In the semiconductor device A30, the first terminal 21 includes the first hanger 213 and the second hanger 214. The first hanger 213 is connected to the first inner portion 211 and is externally exposed from the third side surface 35 of the sealing resin 30. The second hanger 214 is connected to the first inner portion 211 and is externally exposed from the fourth side surface 36 of the sealing resin 30. Herein, each of the first hanger 213 and the second hanger 214 corresponds to the support 84 of the lead frame 80 shown in FIG. 9. With this configuration, even if a portion of the first terminal 82 is separated from the frame body 81 of the lead frame 80 in the manufacturing process of the semiconductor device A30 (see FIG. 29), the sealing resin 30 may be supported by the frame body 81 via the support 84. Further, in the process of forming the protective layer 40 in the manufacturing process of the semiconductor device A30, the protective layer 40 that covers the entirety of a portion of the first terminal 82 (including the entire first end surface 82A) exposed from the sealing resin 30 may be formed by electrolytic plating using the frame body 81 and the support 84 as a conductive path.

In the process of separating a portion of the first terminal 82 from the frame body 81 of the lead frame 80 in the manufacturing process of the semiconductor device A30 (see FIG. 29), the protective layer 40 may be formed while the second terminal 83 is being supported by the frame body 81 via the two connecting portions 85. With this method, the protective layer 40 that covers the entirety of a portion of the second terminal 83 (including the entire second end surface 83A, but excluding an interface between the second terminal 83 and the two connecting portions 85) exposed from the sealing resin 30 may be formed by electrolytic plating using the frame body 81 and the two connecting portions 85 as a conductive path. Here, in the semiconductor device A30, the two cut surfaces 222B formed at the second outer portion 222 of the second terminal 22 are a trace obtained by cutting the two connecting portions 85 after forming the protective layer 40 covering the second terminal 83 by the electrolytic plating.

Fourth Embodiment

A semiconductor device A40 according to a fourth embodiment of the present disclosure will be described with reference to FIGS. 30 to 36. In these figures, the same or similar elements as those of the above-described semiconductor device A10 are denoted by the same reference numerals, and explanation thereof will be omitted. Here, in FIG. 31, for the sake of convenience of understanding, the sealing resin 30 is shown to be transparent. In FIG. 31, the transparent sealing resin 30 is indicated by an imaginary line.

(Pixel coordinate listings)

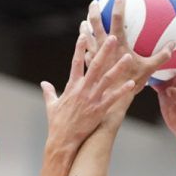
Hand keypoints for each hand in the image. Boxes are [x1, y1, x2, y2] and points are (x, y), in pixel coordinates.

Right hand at [41, 31, 138, 148]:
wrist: (62, 140)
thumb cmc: (57, 124)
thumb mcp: (51, 106)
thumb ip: (49, 92)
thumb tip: (44, 84)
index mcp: (71, 86)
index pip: (75, 63)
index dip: (79, 48)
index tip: (83, 34)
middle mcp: (82, 90)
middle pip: (95, 66)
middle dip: (104, 51)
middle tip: (113, 38)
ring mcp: (91, 99)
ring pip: (107, 80)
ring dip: (118, 68)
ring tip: (128, 57)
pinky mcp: (99, 110)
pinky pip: (113, 98)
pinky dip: (122, 91)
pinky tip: (132, 84)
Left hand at [85, 0, 174, 92]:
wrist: (111, 100)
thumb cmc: (131, 82)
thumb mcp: (149, 69)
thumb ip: (162, 56)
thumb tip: (174, 45)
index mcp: (117, 42)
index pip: (117, 17)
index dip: (118, 4)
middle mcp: (102, 45)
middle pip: (95, 22)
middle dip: (94, 10)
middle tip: (95, 2)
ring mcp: (93, 55)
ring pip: (85, 36)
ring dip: (85, 28)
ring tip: (83, 23)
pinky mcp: (88, 65)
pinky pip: (84, 52)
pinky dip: (84, 47)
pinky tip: (84, 47)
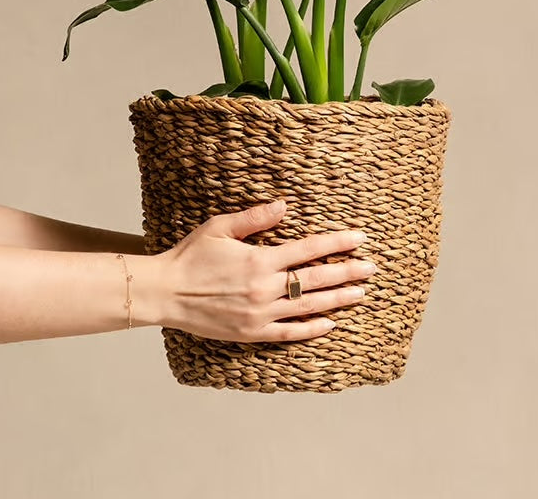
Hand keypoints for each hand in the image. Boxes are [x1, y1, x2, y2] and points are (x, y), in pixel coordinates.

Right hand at [155, 199, 375, 342]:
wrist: (166, 292)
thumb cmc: (190, 256)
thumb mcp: (219, 227)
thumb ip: (254, 218)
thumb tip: (284, 205)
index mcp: (260, 259)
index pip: (309, 249)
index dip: (337, 243)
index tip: (359, 238)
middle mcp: (265, 288)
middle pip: (316, 279)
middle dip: (347, 272)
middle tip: (371, 268)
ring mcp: (260, 314)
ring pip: (309, 307)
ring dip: (338, 300)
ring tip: (360, 294)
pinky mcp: (252, 333)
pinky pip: (289, 333)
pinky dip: (312, 329)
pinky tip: (329, 324)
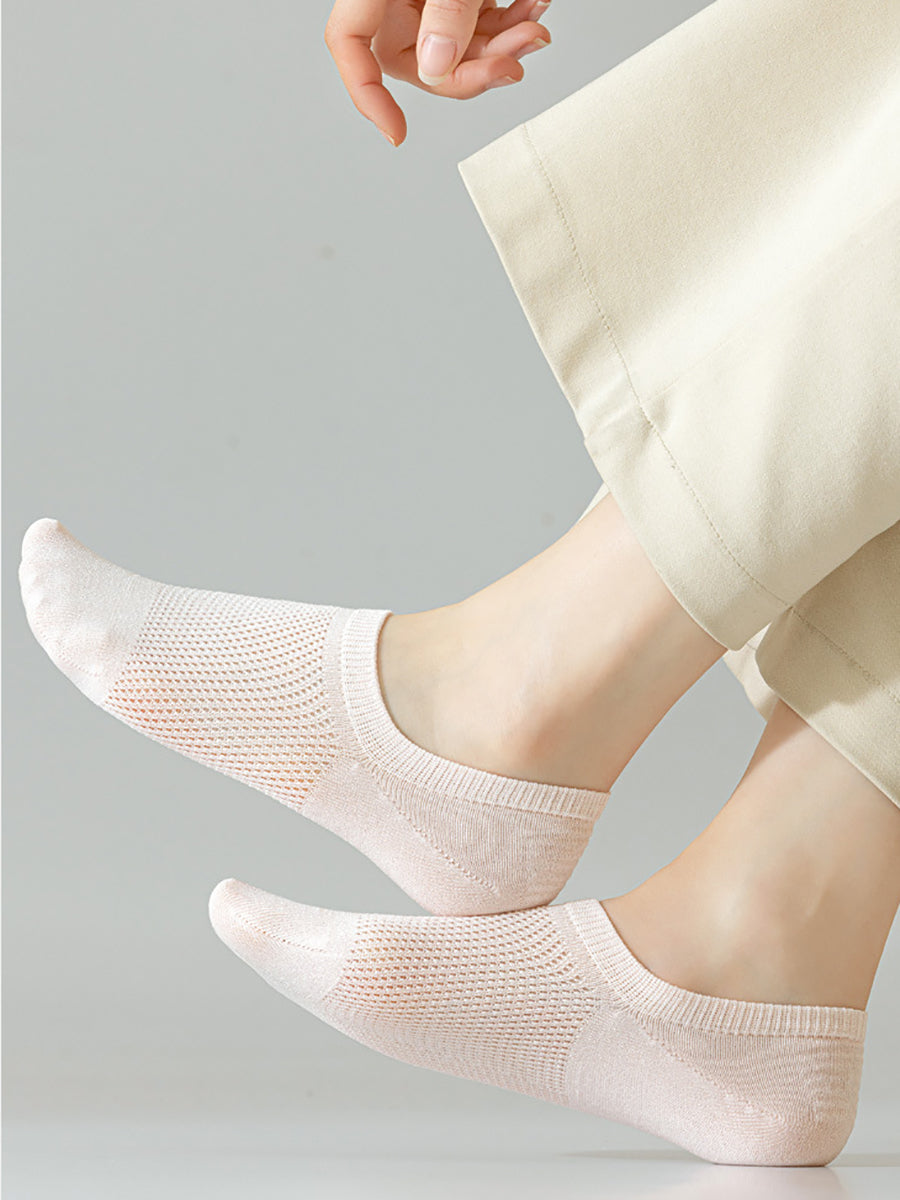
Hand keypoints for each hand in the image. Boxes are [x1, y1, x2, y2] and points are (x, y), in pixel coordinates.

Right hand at [324, 0, 551, 146]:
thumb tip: (437, 65)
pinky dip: (509, 22)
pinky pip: (478, 21)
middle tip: (515, 59)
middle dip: (473, 69)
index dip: (368, 97)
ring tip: (535, 27)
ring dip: (502, 47)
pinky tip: (534, 8)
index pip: (350, 46)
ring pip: (458, 48)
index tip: (397, 135)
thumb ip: (446, 10)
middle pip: (420, 60)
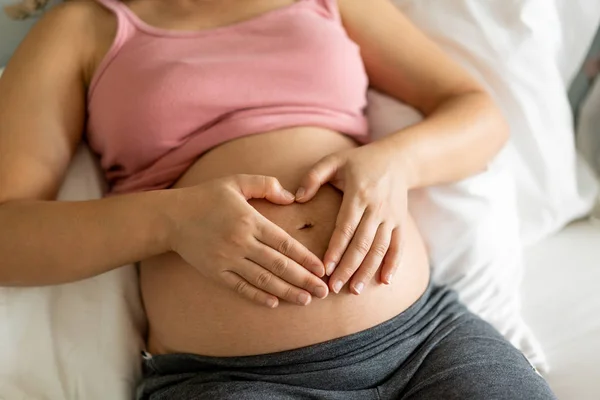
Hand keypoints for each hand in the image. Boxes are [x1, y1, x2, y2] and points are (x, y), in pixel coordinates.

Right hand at [168, 175, 328, 307]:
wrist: (171, 217)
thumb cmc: (207, 197)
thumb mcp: (236, 181)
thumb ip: (266, 185)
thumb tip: (291, 197)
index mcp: (250, 221)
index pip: (285, 244)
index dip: (305, 258)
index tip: (321, 269)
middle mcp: (241, 242)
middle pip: (278, 266)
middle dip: (303, 280)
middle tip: (323, 292)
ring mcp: (227, 259)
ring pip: (263, 280)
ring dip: (286, 291)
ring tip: (305, 300)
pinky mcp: (215, 272)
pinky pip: (240, 287)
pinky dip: (258, 296)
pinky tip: (274, 302)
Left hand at [296, 141, 407, 294]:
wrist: (398, 159)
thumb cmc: (359, 162)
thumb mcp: (334, 160)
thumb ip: (313, 176)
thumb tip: (296, 197)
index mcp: (359, 194)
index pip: (346, 227)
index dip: (336, 249)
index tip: (324, 268)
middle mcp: (377, 208)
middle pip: (362, 243)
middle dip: (348, 267)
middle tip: (334, 288)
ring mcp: (391, 217)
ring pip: (380, 249)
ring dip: (368, 271)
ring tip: (355, 290)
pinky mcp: (401, 223)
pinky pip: (398, 246)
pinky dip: (393, 264)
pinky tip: (384, 282)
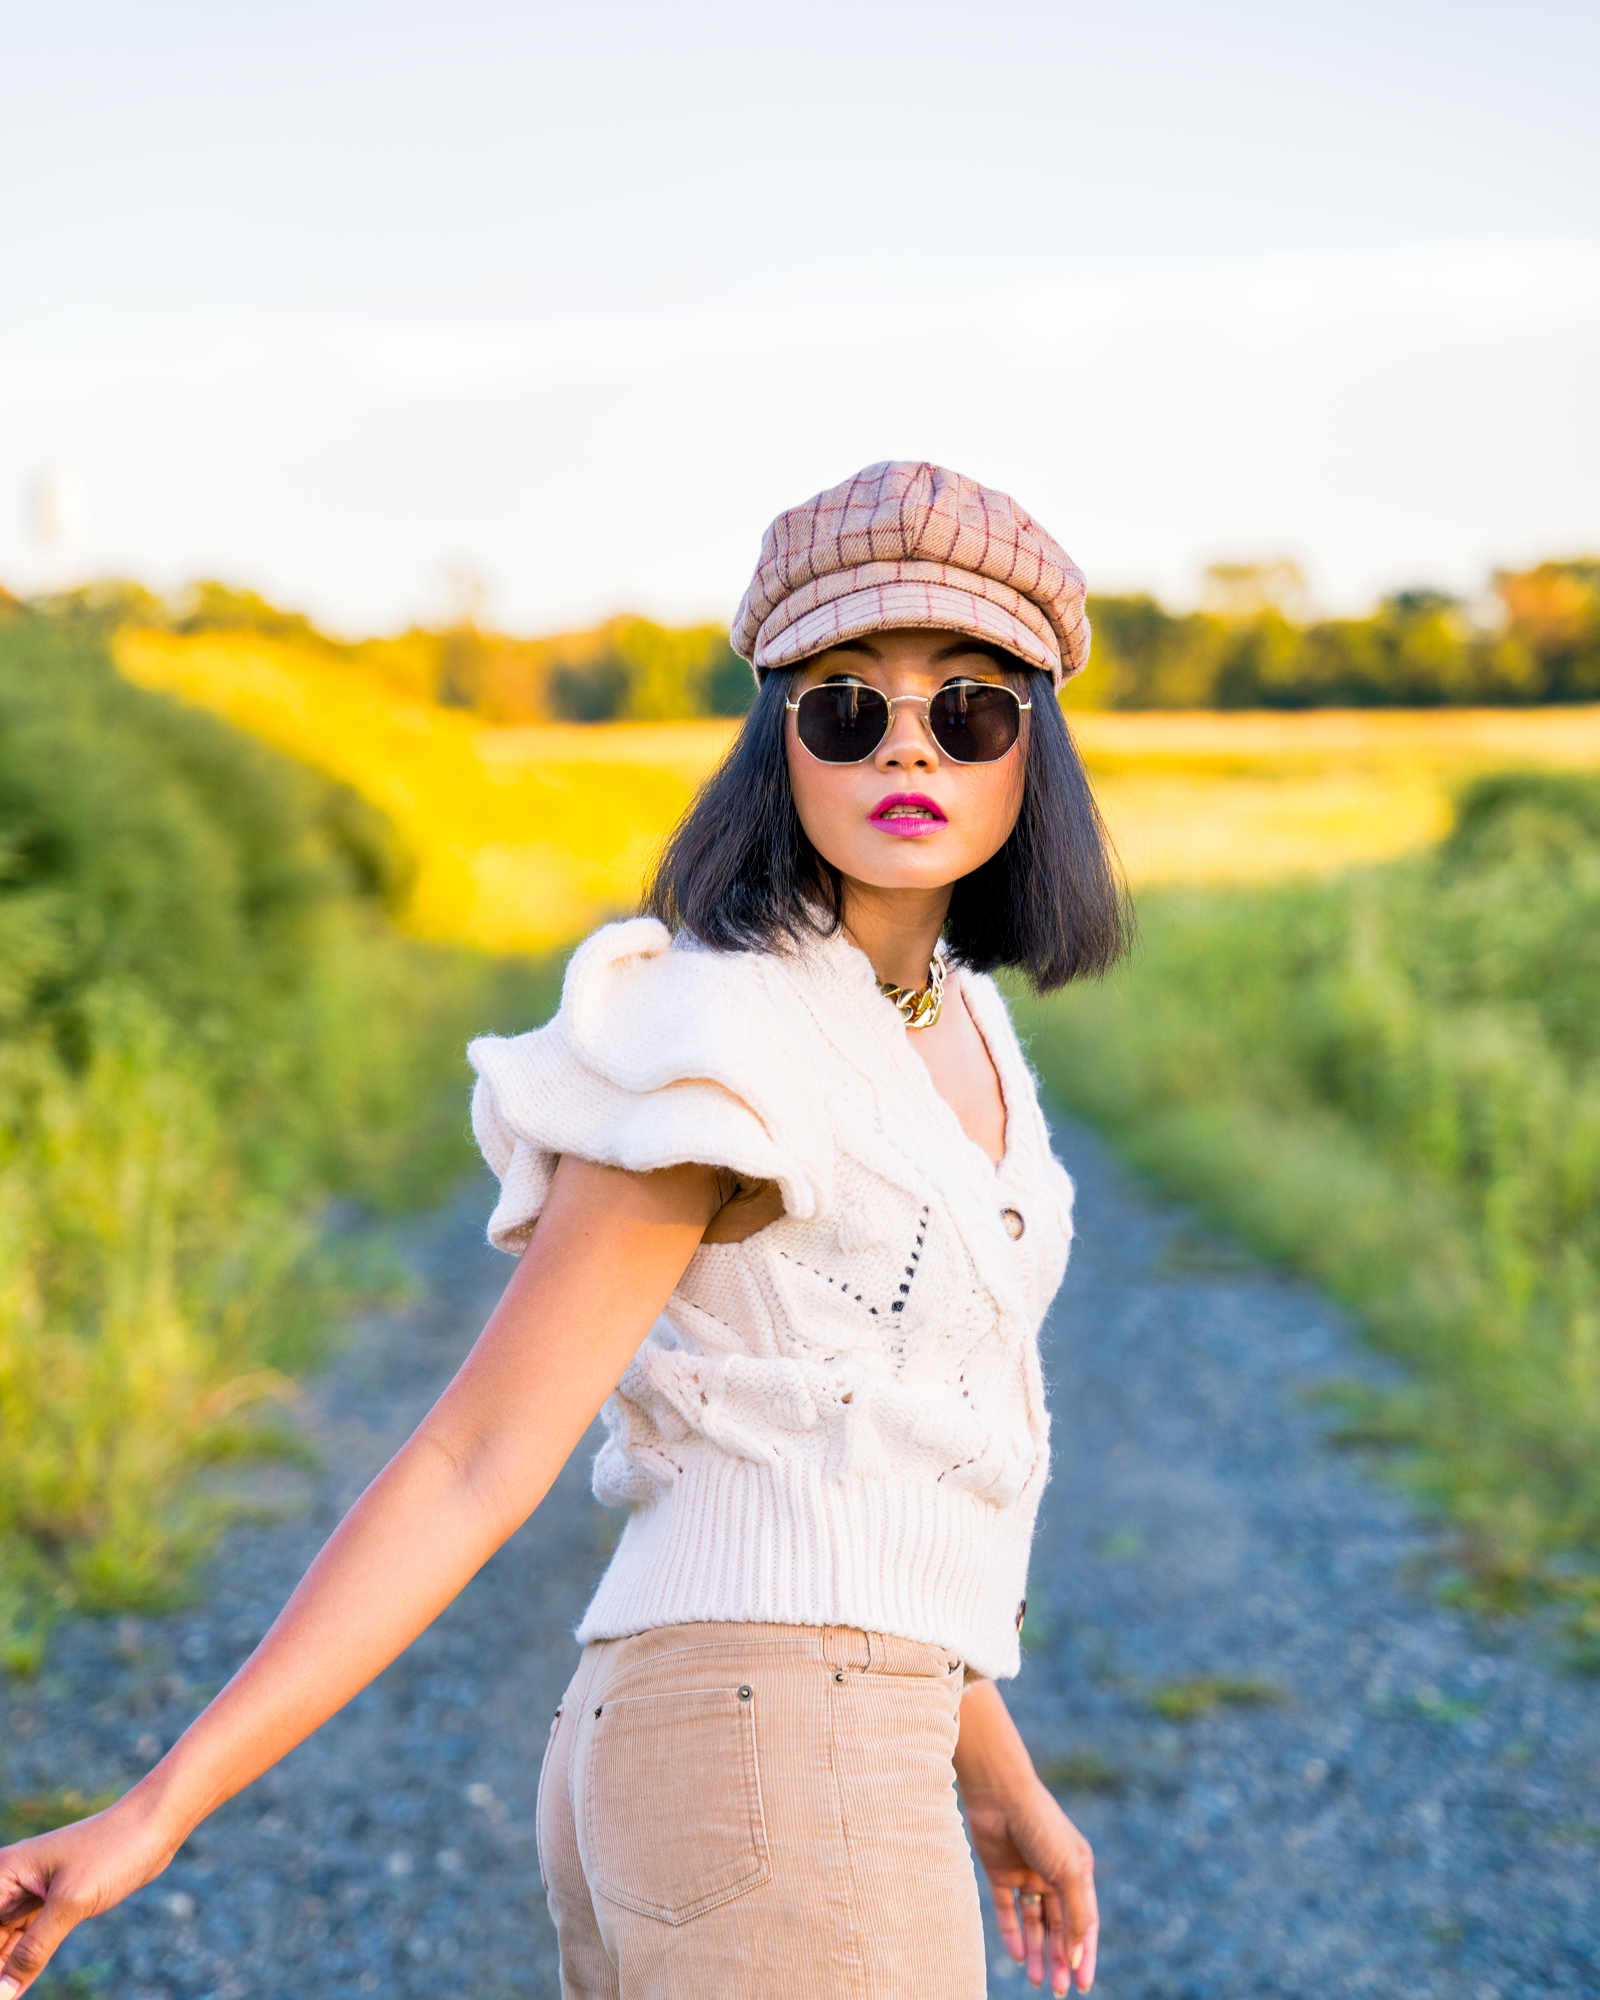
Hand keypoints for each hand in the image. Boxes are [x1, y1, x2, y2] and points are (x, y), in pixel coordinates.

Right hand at [0, 1797, 175, 1996]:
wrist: (154, 1825)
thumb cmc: (113, 1849)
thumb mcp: (70, 1903)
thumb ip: (33, 1951)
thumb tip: (1, 1994)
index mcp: (3, 1873)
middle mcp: (9, 1883)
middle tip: (5, 1996)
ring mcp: (30, 1894)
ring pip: (4, 1943)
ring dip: (5, 1969)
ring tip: (8, 1996)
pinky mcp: (51, 1904)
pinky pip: (26, 1941)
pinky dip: (22, 1963)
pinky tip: (17, 1988)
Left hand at [966, 1779, 1097, 1995]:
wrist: (1000, 1793)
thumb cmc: (1041, 1827)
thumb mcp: (1068, 1872)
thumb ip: (1075, 1915)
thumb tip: (1074, 1955)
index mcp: (1078, 1871)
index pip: (1085, 1922)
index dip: (1084, 1954)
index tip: (1083, 1984)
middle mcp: (1053, 1874)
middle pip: (1059, 1926)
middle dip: (1059, 1959)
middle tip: (1058, 1991)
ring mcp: (1026, 1874)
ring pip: (1034, 1923)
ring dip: (1036, 1952)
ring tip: (1034, 1981)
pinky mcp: (1000, 1872)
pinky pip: (1007, 1910)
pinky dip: (1012, 1933)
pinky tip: (1016, 1957)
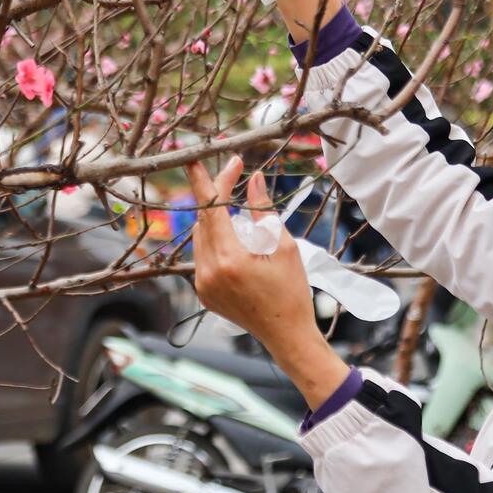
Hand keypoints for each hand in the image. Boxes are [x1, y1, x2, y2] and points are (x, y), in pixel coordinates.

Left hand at [186, 158, 351, 409]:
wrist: (286, 335)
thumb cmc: (292, 291)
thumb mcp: (284, 246)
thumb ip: (263, 211)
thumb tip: (254, 178)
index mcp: (229, 259)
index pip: (210, 209)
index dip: (207, 179)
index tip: (201, 156)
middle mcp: (208, 272)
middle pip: (203, 220)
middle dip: (215, 194)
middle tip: (233, 172)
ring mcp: (202, 284)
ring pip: (200, 236)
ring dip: (215, 217)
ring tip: (238, 208)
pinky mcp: (203, 293)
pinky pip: (202, 255)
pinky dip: (214, 239)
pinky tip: (233, 236)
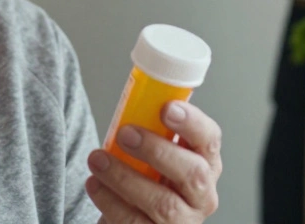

Required work>
a - List every surface that the semiconductor device description names with a reference numeral, and give each one's numeral.
b - Carry the semiconductor device description forward from its final sentence.

Answers in order>
a -
- third side surface 35
- fourth side surface 36
- first end surface 82A
- second end surface 83A
- cut surfaces 222B

b -
The semiconductor device A40 is different from the semiconductor device A10 in terms of configurations of the first terminal 21, the second terminal 22, and the sealing resin 30. Further, the semiconductor device A40 is different from the semiconductor device A10 in terms of a shape of the semiconductor element 10.

As shown in FIGS. 35 and 36, the first inner portion 211 of the first terminal 21 includes an installation surface 211B. The installation surface 211B faces an opposite side from the mounting surface 211A in the third direction z. As shown in FIG. 34, the installation surface 211B is exposed from the bottom surface 32 of the sealing resin 30. The installation surface 211B is covered with the protective layer 40.

As shown in FIGS. 31, 35, and 36, the first terminal 21 includes an eaves portion 216. The eaves portion 216 is flush with the mounting surface 211A of the first inner portion 211 of the first terminal 21. A dimension of the eaves portion 216 in the third direction z is smaller than a dimension of the first inner portion 211 in the third direction z. The eaves portion 216 is sandwiched by the sealing resin 30 from both sides in the third direction z.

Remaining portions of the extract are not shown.